§ Study text
So Happy to see Cherry Blossoms: Haiku from the Year of the Great Earthquake and Tsunami まんかいのさくらがみれてうれしいな 大震災と津波の年が生みだした一句
So Happy to see Cherry Blossoms: Haiku from the Year of the Great Earthquake and Tsunami まんかいのさくらがみれてうれしいな 大震災と津波の年が生みだした一句

Volume 12 | Issue 39 | Number 4

Article ID 4193

 

 Co-Winner of the Kyoko Selden Translation Prize (2014)

Edited by Mayuzumi Madoka

Translated by Hiroaki and Nancy Sato

(Red Moon Press 2014)1

The great earthquake that struck off the Pacific coast of Japan’s northeast region on March 11, 2011, and the tsunami it created, destroyed wide swaths of the coastal regions, killing 16,000 people, with more than 2,600 people missing. The tsunami also disabled a nuclear power plant in Fukushima and forced large numbers of people to evacuate or flee the affected areas. Three years later, more than a quarter million people still live in temporary housing or elsewhere not in their own homes. Nearly 50,000 Fukushima residents continue to live outside the prefecture.2

Amid the torrents of words and images that gushed out of the calamities (and continue to do so), the haiku poet Mayuzumi Madoka’s anthology, まんかいのさくらがみれてうれしいな (2012), was a modest attempt to record how ordinary people in affected areas reacted to the disasters. She did this through the shortest poetic medium in the world, selecting haiku composed by amateur writers, of all generations.

§ Tasks and exercises
[1] Answer from the passage on the earthquake haiku anthology:
(a) Who translated the anthology?
(b) On what date did the earthquake strike?
(c) About how many Fukushima residents continue to live outside the prefecture?
[2] Carry on the passage about the haiku anthology from the last sentence shown.
The rows that come next are separate material and have no connection to the passage on the earthquake haiku anthology.

§ Input data
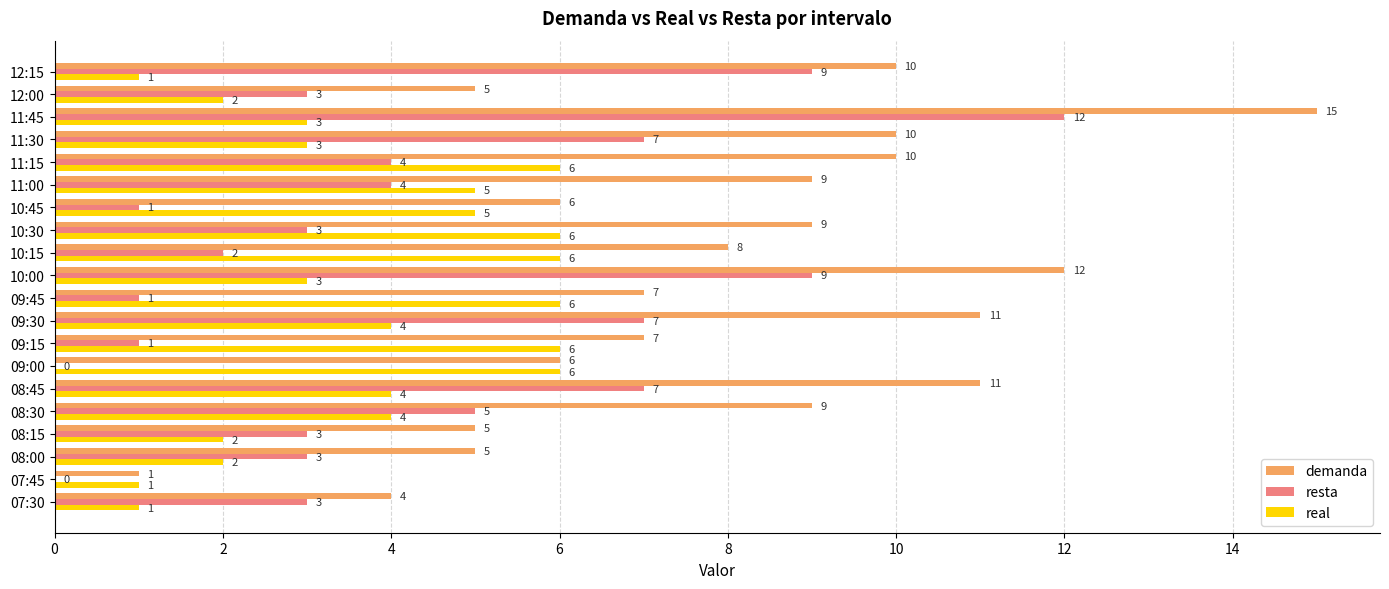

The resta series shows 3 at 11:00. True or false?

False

---

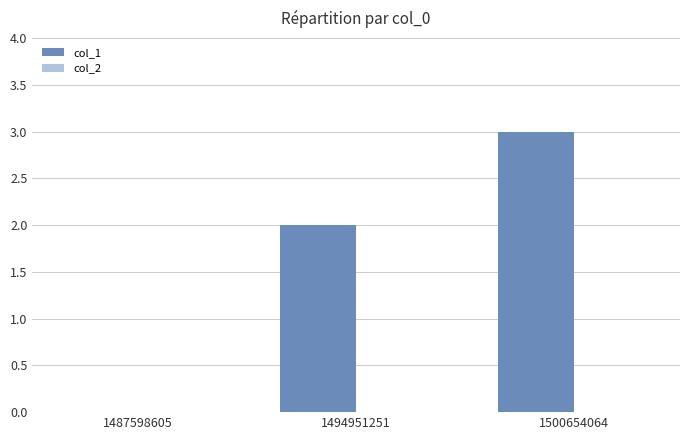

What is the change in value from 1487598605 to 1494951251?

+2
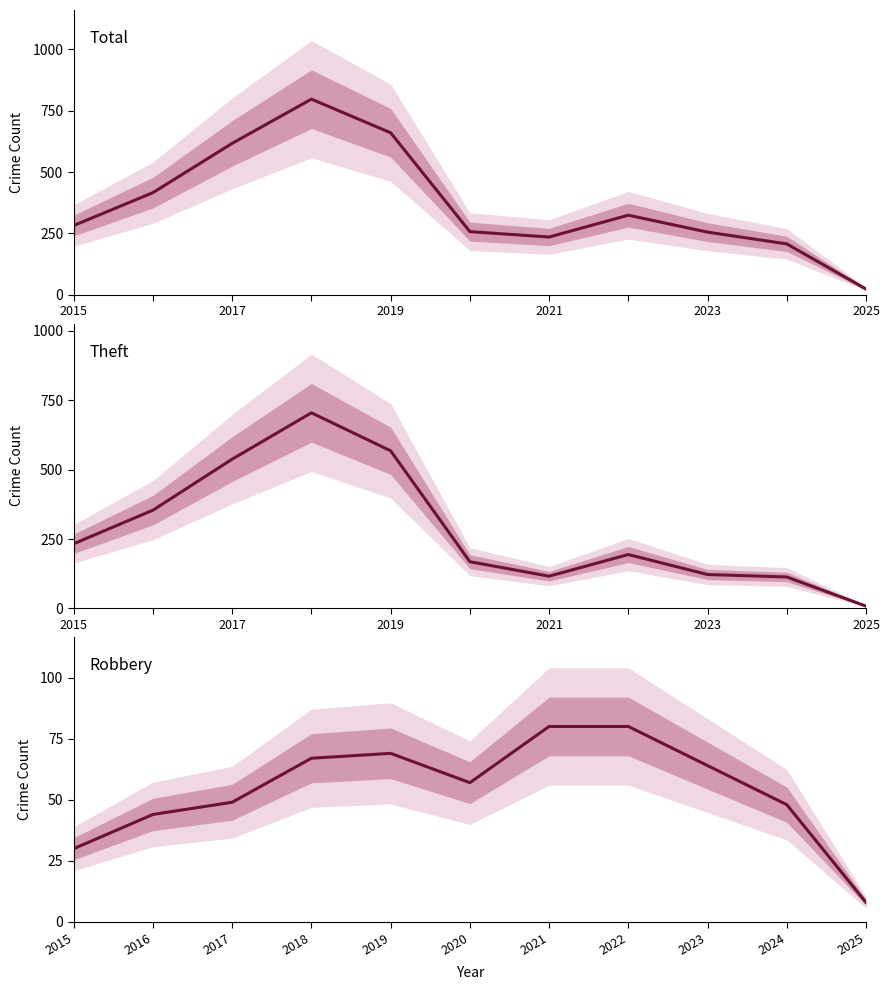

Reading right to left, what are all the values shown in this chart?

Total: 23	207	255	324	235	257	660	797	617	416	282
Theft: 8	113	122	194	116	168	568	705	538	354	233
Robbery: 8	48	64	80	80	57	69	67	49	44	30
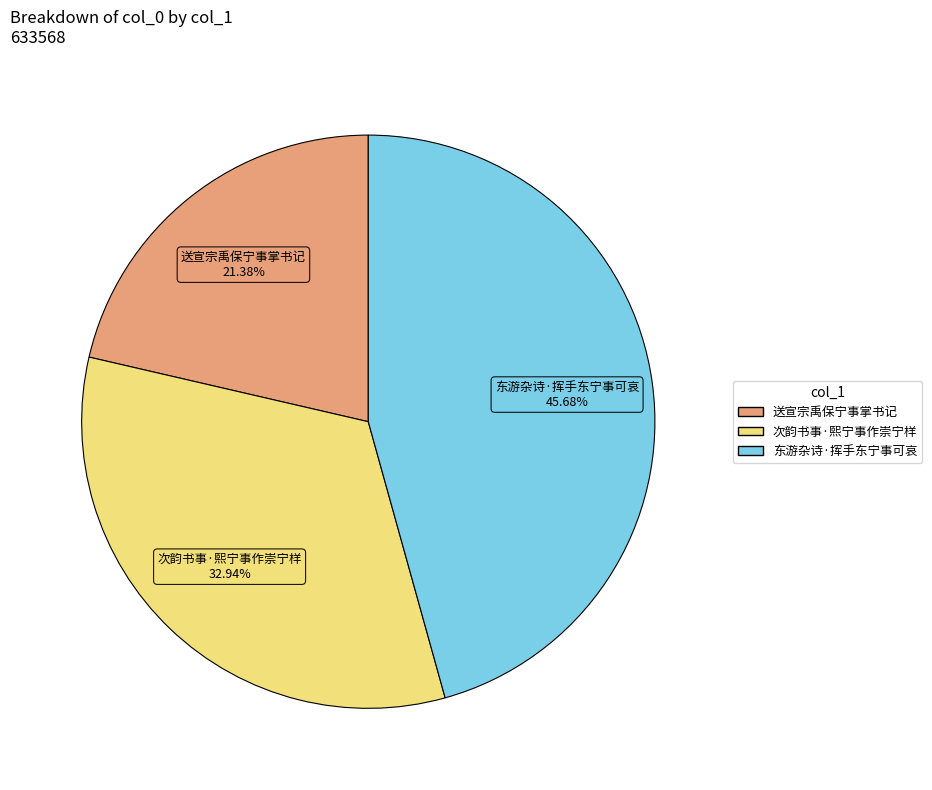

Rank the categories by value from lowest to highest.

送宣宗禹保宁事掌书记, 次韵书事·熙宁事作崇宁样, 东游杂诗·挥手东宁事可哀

§ Per-task outputs
[1]
(a) Hiroaki and Nancy Sato
(b) March 11, 2011
(c) Nearly 50,000

[2]
Thus the author of the title haiku was, at the time, an 11-year-old boy, Abe Ryusei:

まんかいのさくらがみれてうれしいな

Mankai no sakura ga mirete ureshiina

I’m So Happy to See Cherry Blossoms in Full Bloom

This haiku may immediately bring to mind A. E. Housman’s famous poem that begins, “Loveliest of trees, the cherry now / Is hung with bloom along the bough.” But 11-year-old Abe’s circumstances couldn’t be more different. The fifth grader from Yamada Town, Iwate, explained: “Orikasa was left with wreckage and rubble. But I saw a cherry tree, small but blooming. It was in full bloom. So I wrote this haiku.”

Orikasa, part of Yamada Town with 16,000 people, was almost totally destroyed by the tsunami and the great fire it touched off. The township of Yamada as a whole suffered a death toll of 604, with 149 people missing.

However, Abe Ryusei is not the youngest haiku writer whose work Mayuzumi selected for her anthology. That distinction goes to Shuto Miu, an 8-year-old girl, from Ishinomaki, Miyagi. She wrote:

年賀には「こんどあったらあそぼうね」

Nenga ni wa “Kondo attara asobo ne”

In New Year’s card: “Next time we meet let’s have fun”

Shuto explained: “Every year I exchanged New Year cards with a friend since kindergarten, but he died in the tsunami. The New Year card I had received two months before the tsunami said this. I feel very sad.”

The city of Ishinomaki, northeast of Sendai, was practically wiped out by the tsunami. Its death toll of 3,256, with 451 people missing, was the largest that any municipality suffered.

At the other end of the generational spectrum are sexagenarians, octogenarians, even a nonagenarian. That may reflect not just the rapidly aging Japanese society but also the fact that many of the areas devastated by the tsunami were slowing depopulating, with rising proportions of older people.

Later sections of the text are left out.